The actress died at the age of 36 from an overdose of barbiturates and was, according to Commissioner Rosie Broadley, one of the most photographed artists of all timecomparable on that point with Queen Elizabeth II herself. The exhibition proposes a journey that begins with the young model Norma Jean —his real name— and ends with the posthumous portraits that other artists dedicated to him, as reported EFE.
The material comes from different museums and private collections. In addition to the photographs, there are dresses from some of her shoots, white Ferragamo shoes, letters from fans, original scripts and some notes that she herself wrote on the back of a restaurant menu.

The images of adolescence and early youth—among them a photo booth capture from 1940—give way to series of his film career. Legendary filmings are represented, such as that of «Temptation lives above»with the famous shot in which she holds her skirt over a street ventilation opening, but also «With skirts it’s crazy» y «Rebel lives«.
A woman of many layers behind the myth
If the image that endured was that of a carnal and seductive figure, the portraits gathered in the exhibition show other dimensions.
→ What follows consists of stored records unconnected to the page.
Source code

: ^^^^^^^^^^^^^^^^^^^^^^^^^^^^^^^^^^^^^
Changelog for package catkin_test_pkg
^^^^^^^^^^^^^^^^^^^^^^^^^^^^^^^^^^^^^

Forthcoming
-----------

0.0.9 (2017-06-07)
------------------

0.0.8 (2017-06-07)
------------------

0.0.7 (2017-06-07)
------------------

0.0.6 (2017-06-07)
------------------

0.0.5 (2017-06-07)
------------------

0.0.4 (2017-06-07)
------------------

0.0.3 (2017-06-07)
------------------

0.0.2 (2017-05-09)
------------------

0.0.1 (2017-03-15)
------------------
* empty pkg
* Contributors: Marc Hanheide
There is a photograph of Monroe reading James Joyce’s Ulysses, shots of her looking fragile and insecure, and spontaneous captures: putting on makeup in an airport bathroom, reading a newspaper in a park, sunbathing on a beach or simply sleeping.
The photographers who photographed her agreed in describing an unusual magnetism in front of the fixed camera. «She knew how to use the lens better than any artist I’ve ever photographed,» he said of her. Philippe Halsmanin an assessment that, in different words, almost all of his portraitists ended up repeating.

But not everyone saw it only from that angle. Cecil Beatonafter spending an afternoon photographing her in New York, noticed something more disturbing beneath that energy: «It’s a simple, lively performance of contagious joy, but it will probably end in tears,» he noted.
The list of photographers who worked with Monroe includes names such as Eve Arnold, Inge Morath and Milton Greene, many of them linked to publications such as Vogue, Life, Harper’s Bazaar or Town, which competed to have her on the cover.
The museum director, Victoria Syddallstressed that the exhibition seeks to go beyond the myth: «This exhibition explores what Marilyn was like during her life, her determination and her independence,» she explained, and recalled that at one point Monroe set up her own production company to leave the studio system and thus choose the characters in which she wanted to participate.

That desire to control his image reached the extreme until the last months of his life. In 1962, the photographer Ben Stern He spent several hours with her in a hotel and later reported that Monroe demanded to review the 2,500 shots of the meeting to discard them one by one with crossed outs, because he considered that they showed her too sexy, an image of which, according to him, he had possibly already had enough.
The sample also includes the posthumous portraits that other artists dedicated to her, including three silkscreens by Andy Warhol and paintings by the British pop artist Pauline Boty, who portrayed her just after her death.